Context
FinEdge is building a sales-assist copilot for account executives. One feature drafts short customer-facing explanations of technical concepts, including the difference between generative AI and traditional machine learning, tailored to non-technical buyers.
Constraints
- p95 latency: 1,200ms per response
- Cost ceiling: $6K/month at 100K requests/month
- Hallucination ceiling: <2% on a 200-prompt golden set
- Tone must be business-friendly, accurate, and avoid overclaiming capabilities
- Must refuse or hedge when asked for unsupported ROI, legal, or compliance claims
- Output must be structured so downstream UI can render:
audience, answer, bullets, risks, cta
Available Resources
- 1,500 historical sales-engineering responses labeled as strong / weak
- Product-approved messaging guide with definitions, approved claims, and banned phrases
- A small taxonomy of customer personas: CIO, Head of Data, Operations Lead, SMB Owner
- Access to a GPT-4-class or Claude-class model via API
- 200 evaluation prompts covering simple asks, adversarial asks, and requests containing false assumptions
Task
- Design a prompt-based solution that explains the difference between generative AI and traditional machine learning to a customer, while adapting tone and depth by persona.

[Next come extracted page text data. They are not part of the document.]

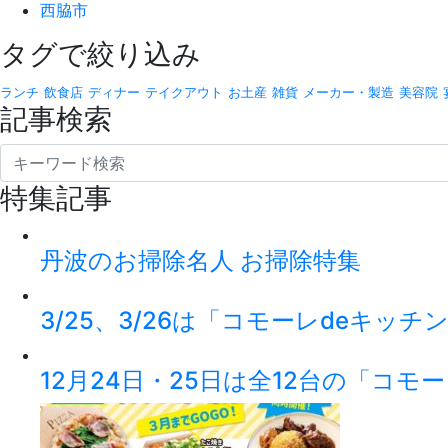
西脇市
タグで絞り込み
ランチ
飲食店
ディナー
テイクアウト
お土産
雑貨
メーカー・製造
美容院
記事検索
特集記事
丹波のお掃除名人 お掃除特集
3/25、3/26は「コモーレdeキッ
12月24日・25日は全12台の「コモ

- Define an evaluation plan before architecture: how you will measure factual accuracy, clarity, refusal quality, hallucination rate, and consistency with approved messaging.
- Propose the runtime architecture, including prompt construction, structured output validation, fallback behavior, and monitoring.
- Estimate cost and latency at target volume, and describe optimizations if the first design misses either budget.
- Identify likely failure modes such as hallucinated business claims, prompt injection through user input, and invalid structured output, with mitigations.